The analysis reveals a wide gap in corporate income tax rates between Singapore and Australia. Singapore’s corporate income tax rate stands at less than 9% for profits up to S$300,000 and flat 17% above S$300,000. On the other hand, Australia’s corporate tax rate of flat 30% is almost the double that of Singapore.
Additionally, Singapore’s territorial system of taxation lends itself an advantageous position over Australia. Singapore resident companies are taxed only on income that arises from Singapore or when foreign sourced income is remitted into Singapore. The income sourced overseas and retained outside the country is not taxable. In comparison, Australian resident companies pay corporate tax on their worldwide profits.
One of the other interesting aspects of the study is the differences in the tax treatment of dividends between the two countries. Under Singapore’s single-tier tax system, tax paid by a company on its profits is the final tax and all dividends paid to its shareholders are exempt from further taxation. In contrast, resident shareholders in Australia receive a tax credit on their dividends only when it is declared in their personal tax returns. Non-resident shareholders are not eligible for any such tax credits.
Indirect tax such as VAT or GST is an area of concern for most businesses, as it increases the selling price of goods and services. While Australia’s VAT rate is 10%, Singapore’s GST rate stands at 7%.
Most companies and entrepreneurs who are looking at business opportunities in foreign locations are naturally concerned with the problem of double taxation. This is where tax treaties play an important role as they enable companies to access relief from double taxation, either by way of tax credit, tax exemption or a reduced tax rate. Singapore has concluded nearly 70 treaties while Australia has around 42 treaties in place.
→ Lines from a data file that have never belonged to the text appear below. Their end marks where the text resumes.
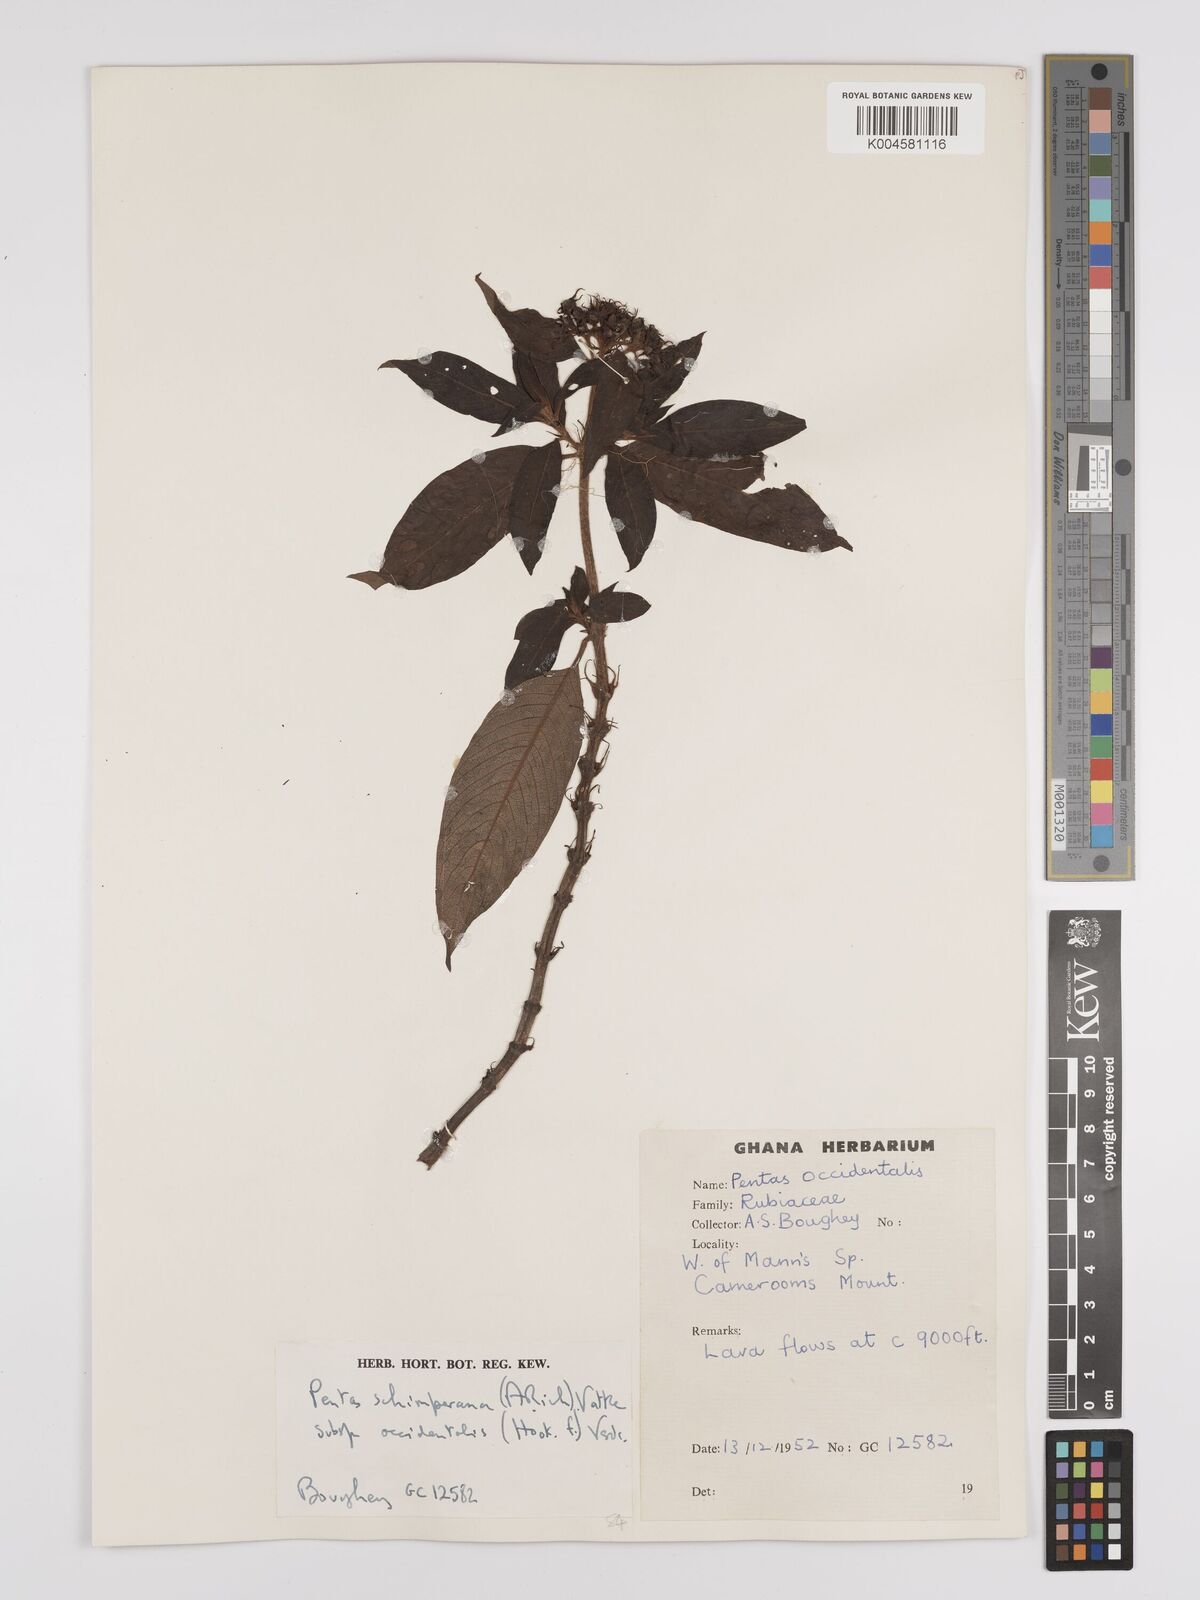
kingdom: Plantae
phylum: Tracheophyta
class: Magnoliopsida
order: Gentianales
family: Rubiaceae
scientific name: Rubiaceae
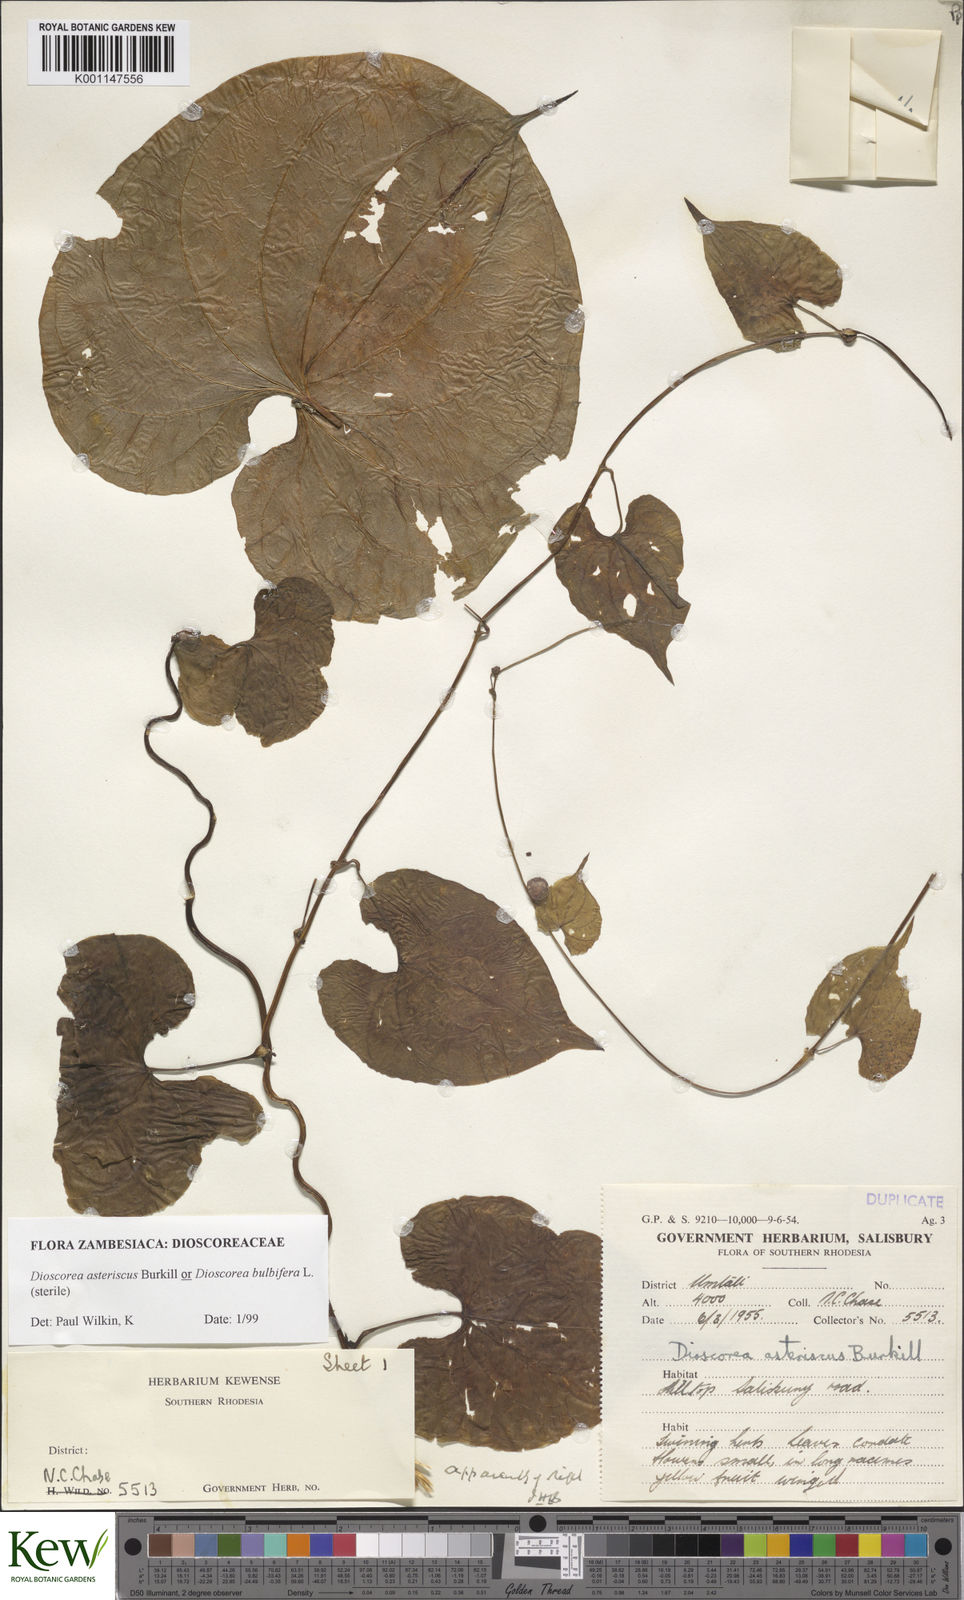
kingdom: Plantae
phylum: Tracheophyta
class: Liliopsida
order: Dioscoreales
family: Dioscoreaceae
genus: Dioscorea
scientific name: Dioscorea asteriscus
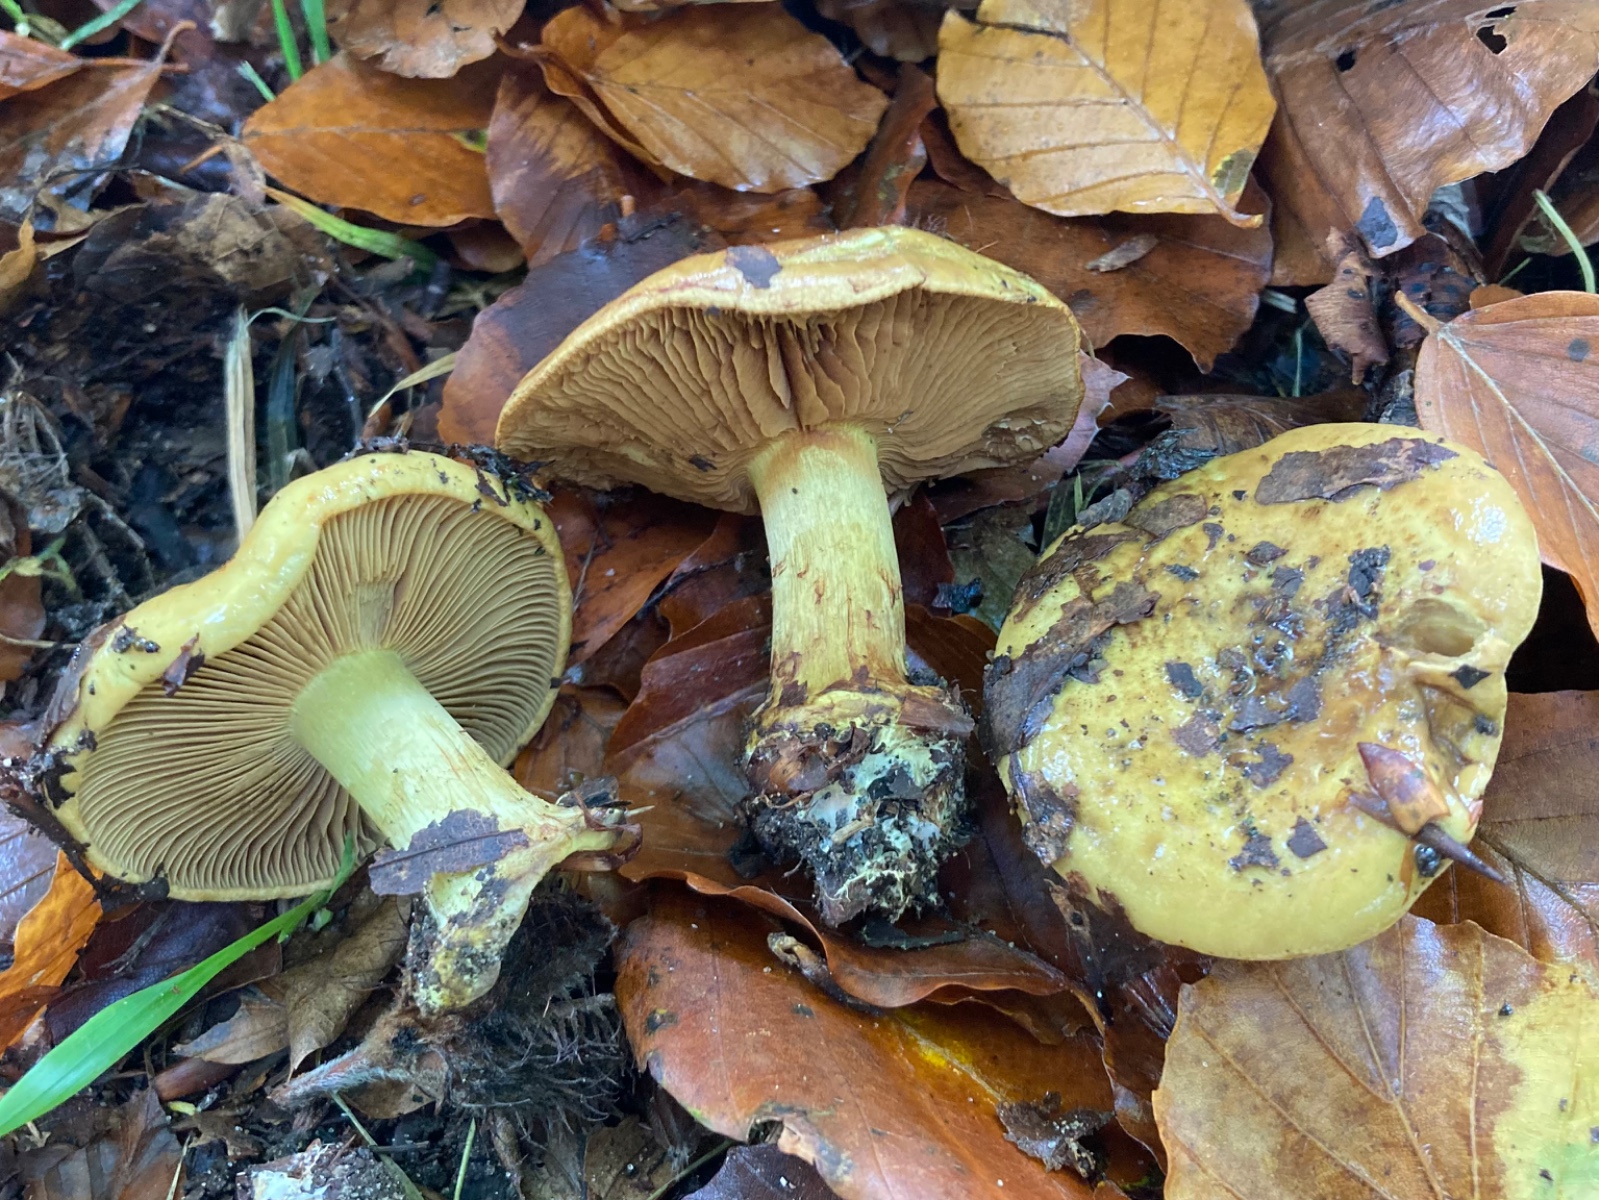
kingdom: Fungi
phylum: Basidiomycota
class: Agaricomycetes
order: Agaricales
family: Cortinariaceae
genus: Calonarius
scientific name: Calonarius citrinus
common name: citrongul slørhat
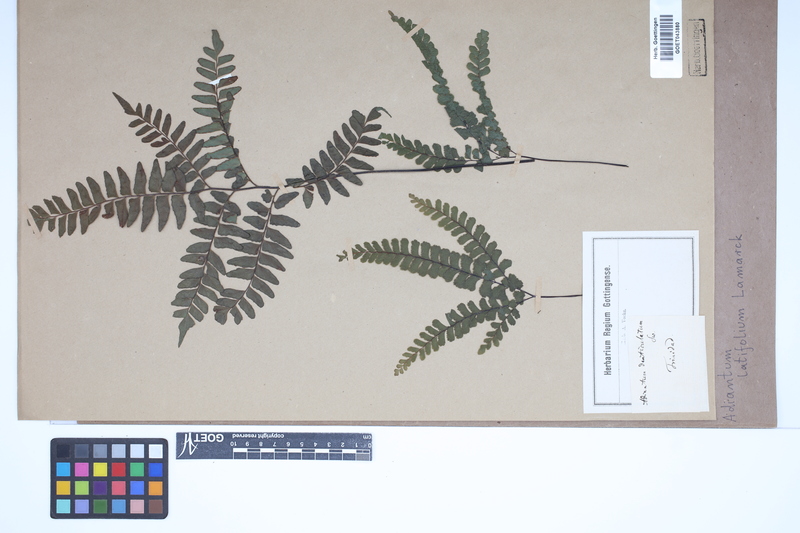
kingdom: Plantae
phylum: Tracheophyta
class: Polypodiopsida
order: Polypodiales
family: Pteridaceae
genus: Adiantum
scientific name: Adiantum latifolium
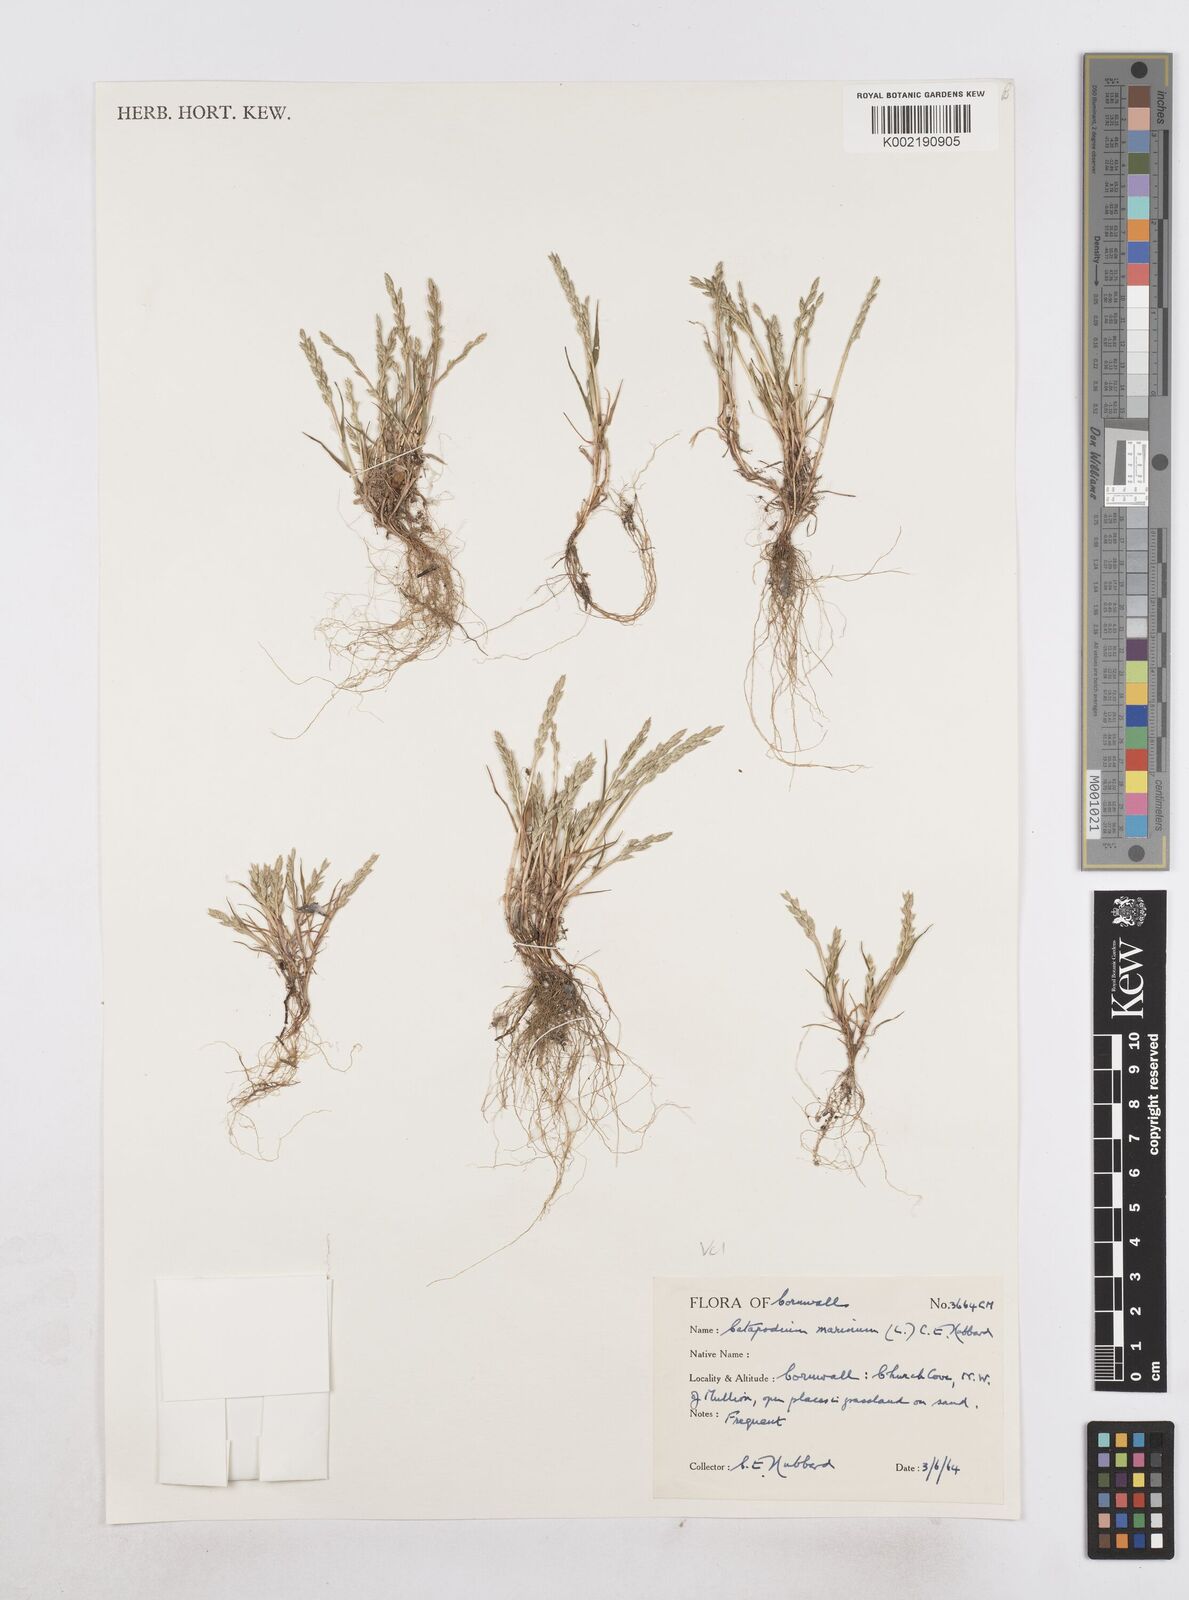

According to Andrew Chen, a spokesperson from the Singapore Company that released the tax analysis report, “we have noticed that more companies these days are looking to structure their operations at a minimum tax cost. The question of where to set up a business has become as important as what, when, why and how to set up a business. Amongst various factors, it is the degree of tax friendliness of a given country that is being given most importance by entrepreneurs. Singapore’s tax system is one of the main reasons companies choose Singapore as their Asia Pacific headquarters or regional base.”
The study confirms that Singapore adopts a more progressive and flexible tax system as compared to Australia. With its tax friendly policy, Singapore offers companies and entrepreneurs better business prospects in an increasingly complex and volatile global environment.